Proposed wind-driven turbine operations aren’t progressing.

Despite a recent report indicating Pennsylvania’s significant growth in wind energy, local projects that once seemed imminent are all either dead or at a standstill.

The state ranked second in growth with 29 percent, according to the American Wind Energy Association’s report on the market for the third quarter of 2009.

Pennsylvania has nearly 600 megawatts of wind capacity installed, capable of generating roughly enough to power 178,500 homes. Though it lags considerably behind more windblown states such as Texas, Iowa and California in total installed capacity, its percentage growth trailed Arizona only because the state installed its first large-scale project.

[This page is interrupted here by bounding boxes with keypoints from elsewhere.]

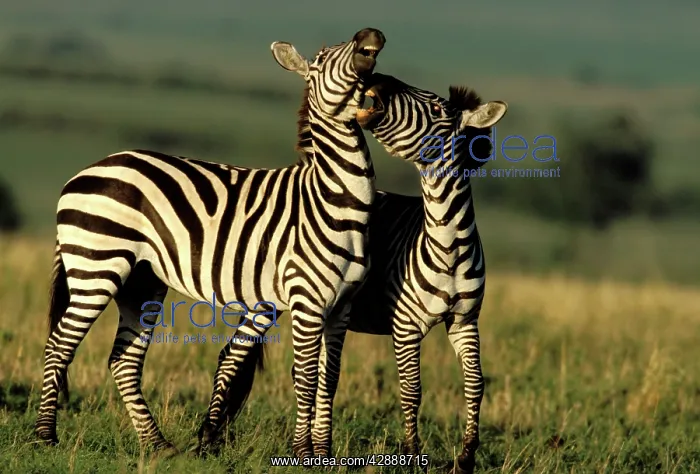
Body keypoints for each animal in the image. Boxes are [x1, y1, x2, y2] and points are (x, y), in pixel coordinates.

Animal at [34, 28, 386, 458]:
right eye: (320, 61)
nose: (369, 36)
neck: (336, 201)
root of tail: (83, 173)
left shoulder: (342, 305)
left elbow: (329, 379)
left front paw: (326, 453)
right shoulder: (307, 301)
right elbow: (305, 378)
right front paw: (304, 453)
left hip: (141, 281)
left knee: (123, 360)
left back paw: (157, 444)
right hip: (97, 265)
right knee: (59, 345)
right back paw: (46, 437)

The United States’ total wind capacity is now more than 31,000 megawatts, enough to power nearly 9 million homes and reducing expected carbon emissions from the electricity industry by 2.5 percent, according to the report.

Local wind hasn’t added to that growth, though. Two Luzerne County projects have withered on the vine, one dying after a very public legal fight and the other quietly. A massive project expected to straddle several Wyoming County municipalities on South Mountain seems to have stopped with no explanation.

Energy Unlimited’s bid to build as many as 34 turbines on Penobscot Mountain near Crystal Lake hit roadblocks from Bear Creek Township in 2006 when supervisors denied a land-use plan the company had submitted. The battle went to court, but decisions were eventually handed down that require the company to reduce its plans to accommodate much stricter ordinances. Those plans haven’t been filed.

In 2006, Gamesa Energy USA and Community Energy, which runs the current wind park on Bald Mountain in Bear Creek Township, indicated plans for turbines on Nescopeck Mountain.

Neither of those has progressed much beyond initial interest.

BP’s South Mountain project gained a lot of attention in Noxen, Forkston and surrounding townships about a year ago. Since then, the company has paid permitting fees, began boring test holes and continued testing the wind.

However, “that’s as far as it got,” said Carl Shook, a Noxen Township supervisor. He said he hasn’t heard from BP’s representative in quite some time.

State legislators are considering adding incentives for installing wind and other alternative energies.

Rep. John Yudichak, D-Nanticoke, announced he is co-sponsoring H.B. 984 to allow construction of wind power generation systems on land enrolled in Clean and Green programs without the imposition of rollback taxes on the entire tract of land, and H.B. 786 to establish a state energy office within the state Department of Environmental Protection to promote energy development and conservation.